_Task objective:_ Recast the text lines from all the entries below as a Markdown table with the columns Row and Line. Number each line in order and leave out blank lines.

Start of Provided records

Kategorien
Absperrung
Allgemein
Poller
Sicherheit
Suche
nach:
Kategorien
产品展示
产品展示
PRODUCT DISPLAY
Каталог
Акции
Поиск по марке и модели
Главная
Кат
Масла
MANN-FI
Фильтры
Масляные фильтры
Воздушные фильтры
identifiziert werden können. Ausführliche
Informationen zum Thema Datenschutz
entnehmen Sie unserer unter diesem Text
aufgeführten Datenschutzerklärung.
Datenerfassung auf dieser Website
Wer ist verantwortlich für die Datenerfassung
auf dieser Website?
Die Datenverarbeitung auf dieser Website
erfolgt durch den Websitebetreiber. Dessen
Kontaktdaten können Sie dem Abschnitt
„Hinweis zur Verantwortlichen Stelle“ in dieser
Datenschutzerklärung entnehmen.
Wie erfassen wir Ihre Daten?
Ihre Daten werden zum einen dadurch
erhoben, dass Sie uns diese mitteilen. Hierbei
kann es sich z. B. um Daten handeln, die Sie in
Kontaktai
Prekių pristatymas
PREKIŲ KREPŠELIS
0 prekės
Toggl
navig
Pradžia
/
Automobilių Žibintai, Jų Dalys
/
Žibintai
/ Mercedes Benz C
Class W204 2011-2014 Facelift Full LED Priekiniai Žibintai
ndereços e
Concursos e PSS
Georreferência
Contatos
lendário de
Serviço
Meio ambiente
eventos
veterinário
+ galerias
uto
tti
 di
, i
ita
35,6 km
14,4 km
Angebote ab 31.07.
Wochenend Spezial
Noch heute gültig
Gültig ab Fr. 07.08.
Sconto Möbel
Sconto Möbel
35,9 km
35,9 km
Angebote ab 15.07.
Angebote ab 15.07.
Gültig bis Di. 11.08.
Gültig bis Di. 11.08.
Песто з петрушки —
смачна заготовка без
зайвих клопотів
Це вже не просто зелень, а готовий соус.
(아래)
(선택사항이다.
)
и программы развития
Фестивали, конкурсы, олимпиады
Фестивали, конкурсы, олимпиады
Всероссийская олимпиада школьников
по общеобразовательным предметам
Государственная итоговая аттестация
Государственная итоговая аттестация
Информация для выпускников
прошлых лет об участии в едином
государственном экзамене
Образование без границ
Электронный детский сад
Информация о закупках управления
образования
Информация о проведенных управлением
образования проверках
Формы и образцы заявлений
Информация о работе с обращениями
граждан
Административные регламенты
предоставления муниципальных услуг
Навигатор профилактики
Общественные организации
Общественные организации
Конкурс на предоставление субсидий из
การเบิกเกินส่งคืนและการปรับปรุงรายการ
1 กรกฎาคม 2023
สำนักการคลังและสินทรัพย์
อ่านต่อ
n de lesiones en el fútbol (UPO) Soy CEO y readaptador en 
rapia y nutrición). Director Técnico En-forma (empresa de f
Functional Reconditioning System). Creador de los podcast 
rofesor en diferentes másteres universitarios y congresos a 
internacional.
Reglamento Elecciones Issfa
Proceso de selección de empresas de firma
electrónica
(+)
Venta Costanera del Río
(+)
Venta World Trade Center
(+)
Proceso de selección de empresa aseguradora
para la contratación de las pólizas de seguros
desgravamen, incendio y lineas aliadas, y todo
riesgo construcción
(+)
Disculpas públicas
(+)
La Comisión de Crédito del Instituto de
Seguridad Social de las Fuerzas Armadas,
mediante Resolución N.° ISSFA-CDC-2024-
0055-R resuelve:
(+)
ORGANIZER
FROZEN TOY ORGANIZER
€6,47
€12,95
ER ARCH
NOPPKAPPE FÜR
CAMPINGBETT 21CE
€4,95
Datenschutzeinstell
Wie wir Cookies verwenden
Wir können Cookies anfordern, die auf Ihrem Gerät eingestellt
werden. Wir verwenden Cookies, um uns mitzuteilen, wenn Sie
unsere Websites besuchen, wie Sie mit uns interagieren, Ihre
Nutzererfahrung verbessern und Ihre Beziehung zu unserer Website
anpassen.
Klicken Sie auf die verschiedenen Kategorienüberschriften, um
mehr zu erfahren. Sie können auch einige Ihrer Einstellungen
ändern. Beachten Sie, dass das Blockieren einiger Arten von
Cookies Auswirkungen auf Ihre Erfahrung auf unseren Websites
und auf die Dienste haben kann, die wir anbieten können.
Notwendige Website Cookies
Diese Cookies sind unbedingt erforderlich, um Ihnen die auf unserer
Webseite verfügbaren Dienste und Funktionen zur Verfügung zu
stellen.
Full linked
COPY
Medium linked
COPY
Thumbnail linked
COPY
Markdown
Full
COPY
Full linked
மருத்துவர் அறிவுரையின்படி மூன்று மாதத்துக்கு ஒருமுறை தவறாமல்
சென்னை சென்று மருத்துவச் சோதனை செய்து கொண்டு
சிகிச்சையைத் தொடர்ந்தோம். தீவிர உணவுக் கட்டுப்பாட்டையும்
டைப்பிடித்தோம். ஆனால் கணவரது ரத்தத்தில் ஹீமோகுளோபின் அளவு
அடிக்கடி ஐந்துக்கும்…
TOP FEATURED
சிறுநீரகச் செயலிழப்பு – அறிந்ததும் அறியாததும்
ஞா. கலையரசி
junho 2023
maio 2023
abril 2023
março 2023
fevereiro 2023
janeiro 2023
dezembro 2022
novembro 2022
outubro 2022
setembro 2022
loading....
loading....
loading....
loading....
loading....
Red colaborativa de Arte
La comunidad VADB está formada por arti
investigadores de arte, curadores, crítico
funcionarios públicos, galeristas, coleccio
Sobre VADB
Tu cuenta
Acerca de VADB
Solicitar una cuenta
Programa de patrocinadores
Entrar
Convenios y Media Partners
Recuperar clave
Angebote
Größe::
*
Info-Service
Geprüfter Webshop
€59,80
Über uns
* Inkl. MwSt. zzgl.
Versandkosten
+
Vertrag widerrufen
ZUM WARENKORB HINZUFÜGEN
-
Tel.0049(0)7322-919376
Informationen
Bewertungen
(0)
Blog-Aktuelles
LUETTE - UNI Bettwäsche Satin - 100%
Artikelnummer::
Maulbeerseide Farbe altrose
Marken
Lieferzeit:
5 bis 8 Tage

End of Provided records

_Your response:_
| Row | Line |
|---|---|
| 1 | Kategorien |
| 2 | Absperrung |
| 3 | Allgemein |
| 4 | Poller |
| 5 | Sicherheit |
| 6 | Suche |
| 7 | nach: |
| 8 | Kategorien |
| 9 | 产品展示 |
| 10 | 产品展示 |
| 11 | PRODUCT DISPLAY |
| 12 | Каталог |
| 13 | Акции |
| 14 | Поиск по марке и модели |
| 15 | Главная |
| 16 | Кат |
| 17 | Масла |
| 18 | MANN-FI |
| 19 | Фильтры |
| 20 | Масляные фильтры |
| 21 | Воздушные фильтры |
| 22 | identifiziert werden können. Ausführliche |
| 23 | Informationen zum Thema Datenschutz |
| 24 | entnehmen Sie unserer unter diesem Text |
| 25 | aufgeführten Datenschutzerklärung. |
| 26 | Datenerfassung auf dieser Website |
| 27 | Wer ist verantwortlich für die Datenerfassung |
| 28 | auf dieser Website? |
| 29 | Die Datenverarbeitung auf dieser Website |
| 30 | erfolgt durch den Websitebetreiber. Dessen |
| 31 | Kontaktdaten können Sie dem Abschnitt |
| 32 | „Hinweis zur Verantwortlichen Stelle“ in dieser |
| 33 | Datenschutzerklärung entnehmen. |
| 34 | Wie erfassen wir Ihre Daten? |
| 35 | Ihre Daten werden zum einen dadurch |
| 36 | erhoben, dass Sie uns diese mitteilen. Hierbei |
| 37 | kann es sich z. B. um Daten handeln, die Sie in |
| 38 | Kontaktai |
| 39 | Prekių pristatymas |
| 40 | PREKIŲ KREPŠELIS |
| 41 | 0 prekės |
| 42 | Toggl |
| 43 | navig |
| 44 | Pradžia |
| 45 | / |
| 46 | Automobilių Žibintai, Jų Dalys |
| 47 | / |
| 48 | Žibintai |
| 49 | / Mercedes Benz C |
| 50 | Class W204 2011-2014 Facelift Full LED Priekiniai Žibintai |
| 51 | ndereços e |
| 52 | Concursos e PSS |
| 53 | Georreferência |
| 54 | Contatos |
| 55 | lendário de |
| 56 | Serviço |
| 57 | Meio ambiente |
| 58 | eventos |
| 59 | veterinário |
| 60 | + galerias |
| 61 | uto |
| 62 | tti |
| 63 |  di |
| 64 | , i |
| 65 | ita |
| 66 | 35,6 km |
| 67 | 14,4 km |
| 68 | Angebote ab 31.07. |
| 69 | Wochenend Spezial |
| 70 | Noch heute gültig |
| 71 | Gültig ab Fr. 07.08. |
| 72 | Sconto Möbel |
| 73 | Sconto Möbel |
| 74 | 35,9 km |
| 75 | 35,9 km |
| 76 | Angebote ab 15.07. |
| 77 | Angebote ab 15.07. |
| 78 | Gültig bis Di. 11.08. |
| 79 | Gültig bis Di. 11.08. |
| 80 | Песто з петрушки — |
| 81 | смачна заготовка без |
| 82 | зайвих клопотів |
| 83 | Це вже не просто зелень, а готовий соус. |
| 84 | (아래) |
| 85 | (선택사항이다. |
| 86 | ) |
| 87 | и программы развития |
| 88 | Фестивали, конкурсы, олимпиады |
| 89 | Фестивали, конкурсы, олимпиады |
| 90 | Всероссийская олимпиада школьников |
| 91 | по общеобразовательным предметам |
| 92 | Государственная итоговая аттестация |
| 93 | Государственная итоговая аттестация |
| 94 | Информация для выпускников |
| 95 | прошлых лет об участии в едином |
| 96 | государственном экзамене |
| 97 | Образование без границ |
| 98 | Электронный детский сад |
| 99 | Информация о закупках управления |
| 100 | образования |
| 101 | Информация о проведенных управлением |
| 102 | образования проверках |
| 103 | Формы и образцы заявлений |
| 104 | Информация о работе с обращениями |
| 105 | граждан |
| 106 | Административные регламенты |
| 107 | предоставления муниципальных услуг |
| 108 | Навигатор профилактики |
| 109 | Общественные организации |
| 110 | Общественные организации |
| 111 | Конкурс на предоставление субсидий из |
| 112 | การเบิกเกินส่งคืนและการปรับปรุงรายการ |
| 113 | 1 กรกฎาคม 2023 |
| 114 | สำนักการคลังและสินทรัพย์ |
| 115 | อ่านต่อ |
| 116 | n de lesiones en el fútbol (UPO) Soy CEO y readaptador en  |
| 117 | rapia y nutrición). Director Técnico En-forma (empresa de f |
| 118 | Functional Reconditioning System). Creador de los podcast  |
| 119 | rofesor en diferentes másteres universitarios y congresos a  |
| 120 | internacional. |
| 121 | Reglamento Elecciones Issfa |
| 122 | Proceso de selección de empresas de firma |
| 123 | electrónica |
| 124 | (+) |
| 125 | Venta Costanera del Río |
| 126 | (+) |
| 127 | Venta World Trade Center |
| 128 | (+) |
| 129 | Proceso de selección de empresa aseguradora |
| 130 | para la contratación de las pólizas de seguros |
| 131 | desgravamen, incendio y lineas aliadas, y todo |
| 132 | riesgo construcción |
| 133 | (+) |
| 134 | Disculpas públicas |
| 135 | (+) |
| 136 | La Comisión de Crédito del Instituto de |
| 137 | Seguridad Social de las Fuerzas Armadas, |
| 138 | mediante Resolución N.° ISSFA-CDC-2024- |
| 139 | 0055-R resuelve: |
| 140 | (+) |
| 141 | ORGANIZER |
| 142 | FROZEN TOY ORGANIZER |
| 143 | €6,47 |
| 144 | €12,95 |
| 145 | ER ARCH |
| 146 | NOPPKAPPE FÜR |
| 147 | CAMPINGBETT 21CE |
| 148 | €4,95 |
| 149 | Datenschutzeinstell |
| 150 | Wie wir Cookies verwenden |
| 151 | Wir können Cookies anfordern, die auf Ihrem Gerät eingestellt |
| 152 | werden. Wir verwenden Cookies, um uns mitzuteilen, wenn Sie |
| 153 | unsere Websites besuchen, wie Sie mit uns interagieren, Ihre |
| 154 | Nutzererfahrung verbessern und Ihre Beziehung zu unserer Website |
| 155 | anpassen. |
| 156 | Klicken Sie auf die verschiedenen Kategorienüberschriften, um |
| 157 | mehr zu erfahren. Sie können auch einige Ihrer Einstellungen |
| 158 | ändern. Beachten Sie, dass das Blockieren einiger Arten von |
| 159 | Cookies Auswirkungen auf Ihre Erfahrung auf unseren Websites |
| 160 | und auf die Dienste haben kann, die wir anbieten können. |
| 161 | Notwendige Website Cookies |
| 162 | Diese Cookies sind unbedingt erforderlich, um Ihnen die auf unserer |
| 163 | Webseite verfügbaren Dienste und Funktionen zur Verfügung zu |
| 164 | stellen. |
| 165 | Full linked |
| 166 | COPY |
| 167 | Medium linked |
| 168 | COPY |
| 169 | Thumbnail linked |
| 170 | COPY |
| 171 | Markdown |
| 172 | Full |
| 173 | COPY |
| 174 | Full linked |
| 175 | மருத்துவர் அறிவுரையின்படி மூன்று மாதத்துக்கு ஒருமுறை தவறாமல் |
| 176 | சென்னை சென்று மருத்துவச் சோதனை செய்து கொண்டு |
| 177 | சிகிச்சையைத் தொடர்ந்தோம். தீவிர உணவுக் கட்டுப்பாட்டையும் |
| 178 | டைப்பிடித்தோம். ஆனால் கணவரது ரத்தத்தில் ஹீமோகுளோபின் அளவு |
| 179 | அடிக்கடி ஐந்துக்கும்… |
| 180 | TOP FEATURED |
| 181 | சிறுநீரகச் செயலிழப்பு – அறிந்ததும் அறியாததும் |
| 182 | ஞா. கலையரசி |
| 183 | junho 2023 |
| 184 | maio 2023 |
| 185 | abril 2023 |
| 186 | março 2023 |
| 187 | fevereiro 2023 |
| 188 | janeiro 2023 |
| 189 | dezembro 2022 |
| 190 | novembro 2022 |
| 191 | outubro 2022 |
| 192 | setembro 2022 |
| 193 | loading.... |
| 194 | loading.... |
| 195 | loading.... |
| 196 | loading.... |
| 197 | loading.... |
| 198 | Red colaborativa de Arte |
| 199 | La comunidad VADB está formada por arti |
| 200 | investigadores de arte, curadores, crítico |
| 201 | funcionarios públicos, galeristas, coleccio |
| 202 | Sobre VADB |
| 203 | Tu cuenta |
| 204 | Acerca de VADB |
| 205 | Solicitar una cuenta |
| 206 | Programa de patrocinadores |
| 207 | Entrar |
| 208 | Convenios y Media Partners |
| 209 | Recuperar clave |
| 210 | Angebote |
| 211 | Größe:: |
| 212 | * |
| 213 | Info-Service |
| 214 | Geprüfter Webshop |
| 215 | €59,80 |
| 216 | Über uns |
| 217 | * Inkl. MwSt. zzgl. |
| 218 | Versandkosten |
| 219 | + |
| 220 | Vertrag widerrufen |
| 221 | ZUM WARENKORB HINZUFÜGEN |
| 222 | - |
| 223 | Tel.0049(0)7322-919376 |
| 224 | Informationen |
| 225 | Bewertungen |
| 226 | (0) |
| 227 | Blog-Aktuelles |
| 228 | LUETTE - UNI Bettwäsche Satin - 100% |
| 229 | Artikelnummer:: |
| 230 | Maulbeerseide Farbe altrose |
| 231 | Marken |
| 232 | Lieferzeit: |
| 233 | 5 bis 8 Tage |